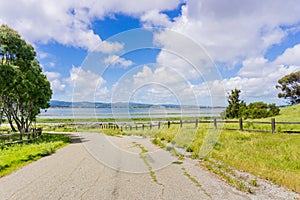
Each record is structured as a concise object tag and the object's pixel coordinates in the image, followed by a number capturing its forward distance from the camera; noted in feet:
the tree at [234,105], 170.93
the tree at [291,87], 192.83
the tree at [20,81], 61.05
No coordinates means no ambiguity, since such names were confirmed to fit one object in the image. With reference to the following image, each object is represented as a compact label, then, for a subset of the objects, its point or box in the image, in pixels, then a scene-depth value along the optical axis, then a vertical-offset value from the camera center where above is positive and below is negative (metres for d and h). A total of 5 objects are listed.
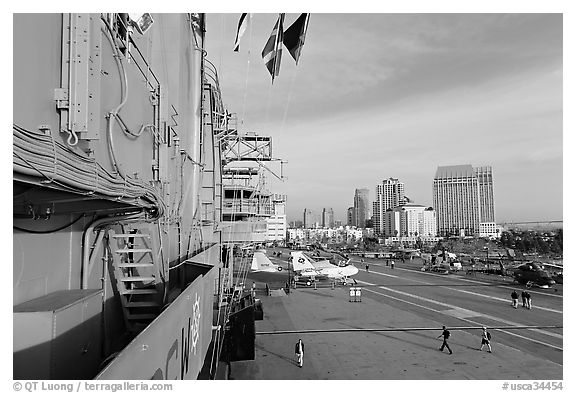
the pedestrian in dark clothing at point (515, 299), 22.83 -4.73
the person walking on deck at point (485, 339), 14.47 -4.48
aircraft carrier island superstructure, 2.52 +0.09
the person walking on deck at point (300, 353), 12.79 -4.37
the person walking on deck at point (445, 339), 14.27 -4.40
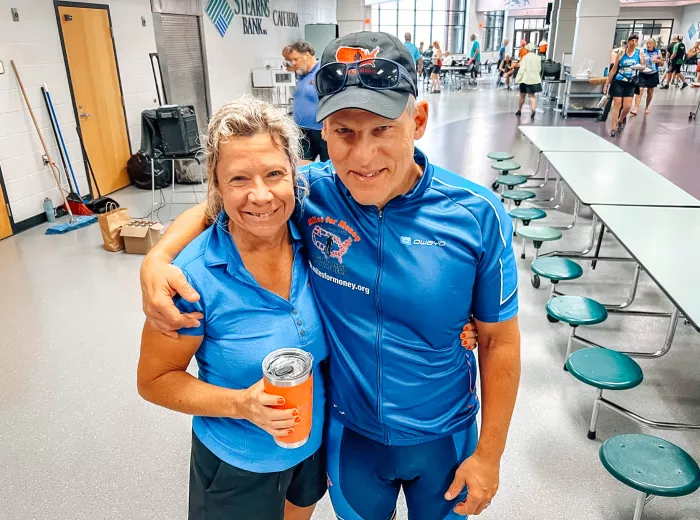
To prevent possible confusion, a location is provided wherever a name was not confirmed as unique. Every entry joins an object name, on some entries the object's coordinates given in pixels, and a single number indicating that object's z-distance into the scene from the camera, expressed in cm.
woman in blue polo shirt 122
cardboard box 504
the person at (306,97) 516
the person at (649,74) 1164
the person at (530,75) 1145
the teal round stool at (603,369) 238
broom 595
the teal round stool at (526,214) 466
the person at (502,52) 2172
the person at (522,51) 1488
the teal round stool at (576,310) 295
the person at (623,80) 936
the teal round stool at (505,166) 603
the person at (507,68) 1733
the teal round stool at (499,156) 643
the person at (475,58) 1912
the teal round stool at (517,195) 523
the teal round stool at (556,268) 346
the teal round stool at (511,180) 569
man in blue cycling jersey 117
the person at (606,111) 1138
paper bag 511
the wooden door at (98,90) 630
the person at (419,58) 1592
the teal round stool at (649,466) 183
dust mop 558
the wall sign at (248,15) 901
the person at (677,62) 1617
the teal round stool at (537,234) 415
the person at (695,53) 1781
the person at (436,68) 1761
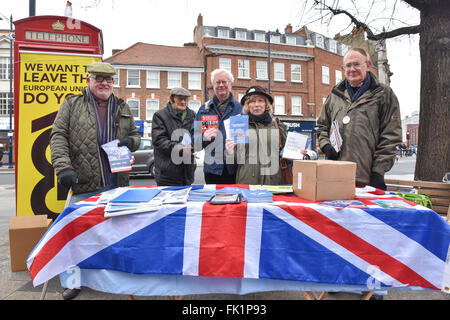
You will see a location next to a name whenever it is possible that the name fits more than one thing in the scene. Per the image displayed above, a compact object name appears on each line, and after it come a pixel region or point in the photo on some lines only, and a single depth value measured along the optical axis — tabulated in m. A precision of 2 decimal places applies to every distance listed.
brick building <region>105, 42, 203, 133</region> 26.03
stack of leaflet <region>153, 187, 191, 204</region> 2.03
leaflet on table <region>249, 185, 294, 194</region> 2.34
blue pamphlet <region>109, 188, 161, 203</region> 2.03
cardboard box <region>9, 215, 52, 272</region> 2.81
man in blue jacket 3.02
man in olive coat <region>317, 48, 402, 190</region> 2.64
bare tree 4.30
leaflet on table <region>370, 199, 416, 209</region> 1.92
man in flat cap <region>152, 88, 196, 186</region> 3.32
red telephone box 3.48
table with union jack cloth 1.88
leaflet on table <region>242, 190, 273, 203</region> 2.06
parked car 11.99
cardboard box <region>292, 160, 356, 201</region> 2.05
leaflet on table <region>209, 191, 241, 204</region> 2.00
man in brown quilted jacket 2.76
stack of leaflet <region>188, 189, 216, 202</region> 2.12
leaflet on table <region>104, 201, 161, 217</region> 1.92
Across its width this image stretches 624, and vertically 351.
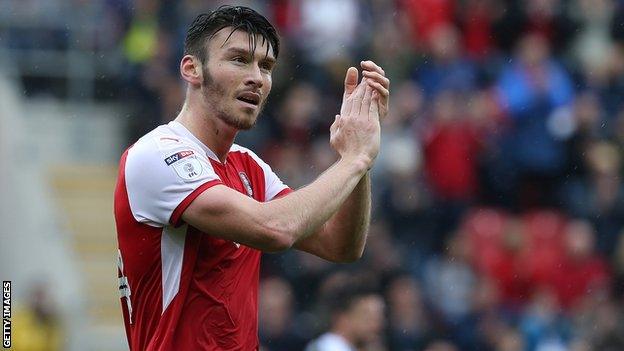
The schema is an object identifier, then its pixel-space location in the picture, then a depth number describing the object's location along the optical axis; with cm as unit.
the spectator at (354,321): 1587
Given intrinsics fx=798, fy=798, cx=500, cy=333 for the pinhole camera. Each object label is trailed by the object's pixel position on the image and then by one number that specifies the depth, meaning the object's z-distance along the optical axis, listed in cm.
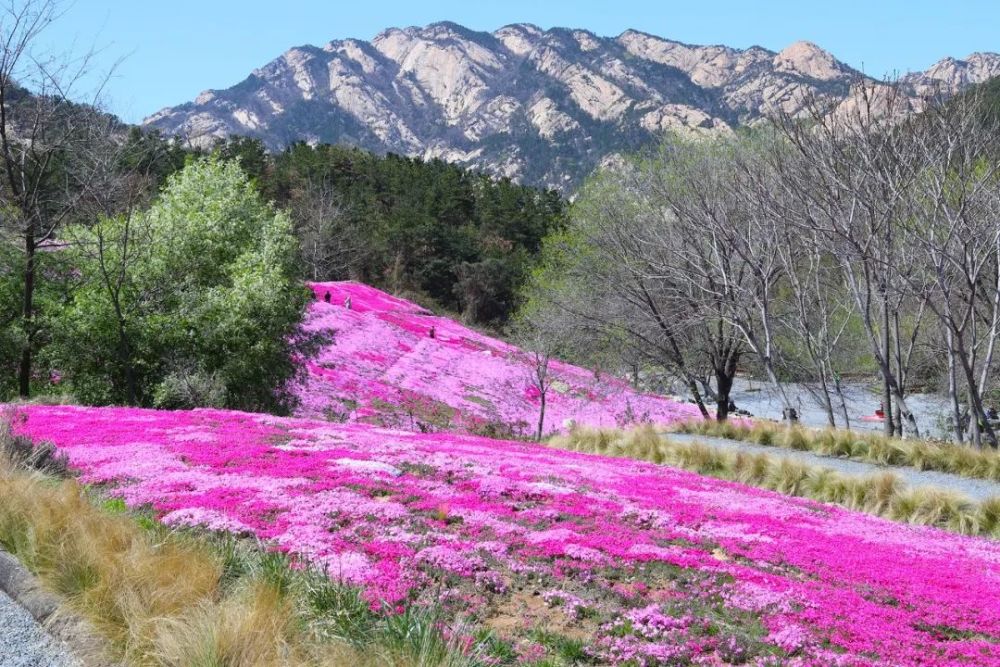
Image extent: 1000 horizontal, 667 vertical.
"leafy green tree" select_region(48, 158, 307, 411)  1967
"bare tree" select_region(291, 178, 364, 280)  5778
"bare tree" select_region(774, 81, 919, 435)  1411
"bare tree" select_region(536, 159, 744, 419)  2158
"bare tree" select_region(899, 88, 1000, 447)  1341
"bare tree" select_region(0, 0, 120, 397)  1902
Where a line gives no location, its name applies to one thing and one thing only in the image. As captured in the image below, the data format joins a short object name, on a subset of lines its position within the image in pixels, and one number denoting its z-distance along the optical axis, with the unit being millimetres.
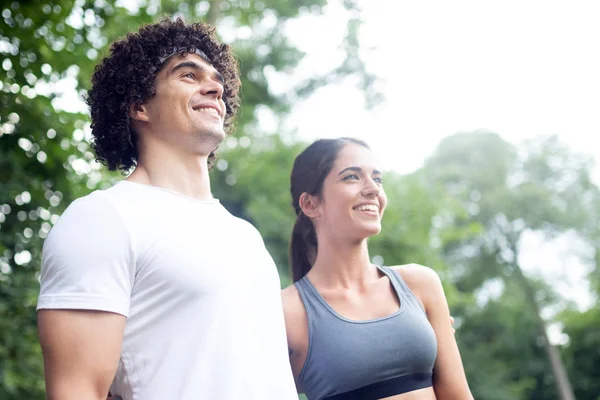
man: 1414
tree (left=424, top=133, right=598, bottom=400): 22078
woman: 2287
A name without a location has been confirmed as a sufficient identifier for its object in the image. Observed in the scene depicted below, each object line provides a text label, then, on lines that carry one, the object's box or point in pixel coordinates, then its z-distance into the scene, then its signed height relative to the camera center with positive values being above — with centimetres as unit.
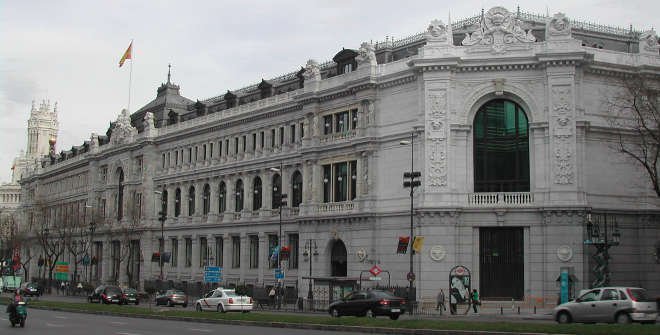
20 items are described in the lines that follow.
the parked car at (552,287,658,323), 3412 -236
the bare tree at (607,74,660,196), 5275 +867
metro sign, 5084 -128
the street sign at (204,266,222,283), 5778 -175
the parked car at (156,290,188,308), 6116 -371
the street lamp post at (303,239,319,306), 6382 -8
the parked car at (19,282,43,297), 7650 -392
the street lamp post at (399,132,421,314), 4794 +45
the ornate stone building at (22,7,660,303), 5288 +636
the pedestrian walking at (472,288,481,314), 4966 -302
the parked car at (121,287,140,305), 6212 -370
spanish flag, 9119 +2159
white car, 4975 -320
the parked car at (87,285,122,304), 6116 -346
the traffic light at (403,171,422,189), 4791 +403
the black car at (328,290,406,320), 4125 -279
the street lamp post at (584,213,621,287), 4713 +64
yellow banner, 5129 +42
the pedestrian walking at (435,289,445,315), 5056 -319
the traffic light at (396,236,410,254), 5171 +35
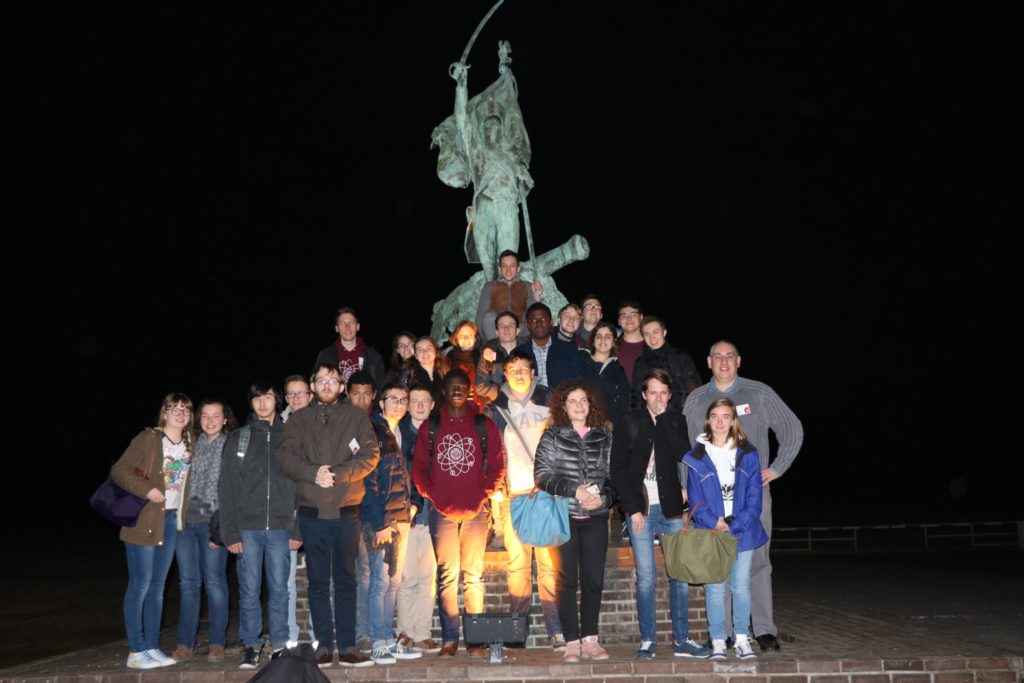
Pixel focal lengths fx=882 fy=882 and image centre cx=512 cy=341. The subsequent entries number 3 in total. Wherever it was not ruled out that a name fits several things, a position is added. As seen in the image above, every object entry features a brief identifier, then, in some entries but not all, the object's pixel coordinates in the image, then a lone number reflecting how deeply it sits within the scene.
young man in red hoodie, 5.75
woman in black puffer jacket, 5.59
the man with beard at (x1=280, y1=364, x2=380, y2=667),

▬▬▬

- _Exercise instructions_
If a line in the records above has the word "some", copy it out.

- _Answer box_
To prevent possible confusion, a location is provided wherever a name was not confirmed as unique. Every entry joins an object name, on some entries the object's coordinates given in pixels, and a single number indicating that object's z-distance into the scene from the camera, expressed in cm.
You will see a location next to a name whenever it is possible that the name fits more than one thing in the scene. Per the image displayed above, a compact object name appears on each line, and after it come a pixel region or point in the photo on some lines only, and a single depth value measured along the optical axis — tabulated in m. A precision of 2 decimal places applies to every distance listed.
Pixel focal lengths fx=882 fy=882 and image centre cx=512 cy=341. The subsequent entries number 3 in total. Wherever it was not ruled out that a name fits several things, a position is added. As seen in the image above, every object entry features a brief identifier, then, in some entries but not all, the object's pixel coordinates in the image, then a lone number reflecting how deeply it sits within the scene.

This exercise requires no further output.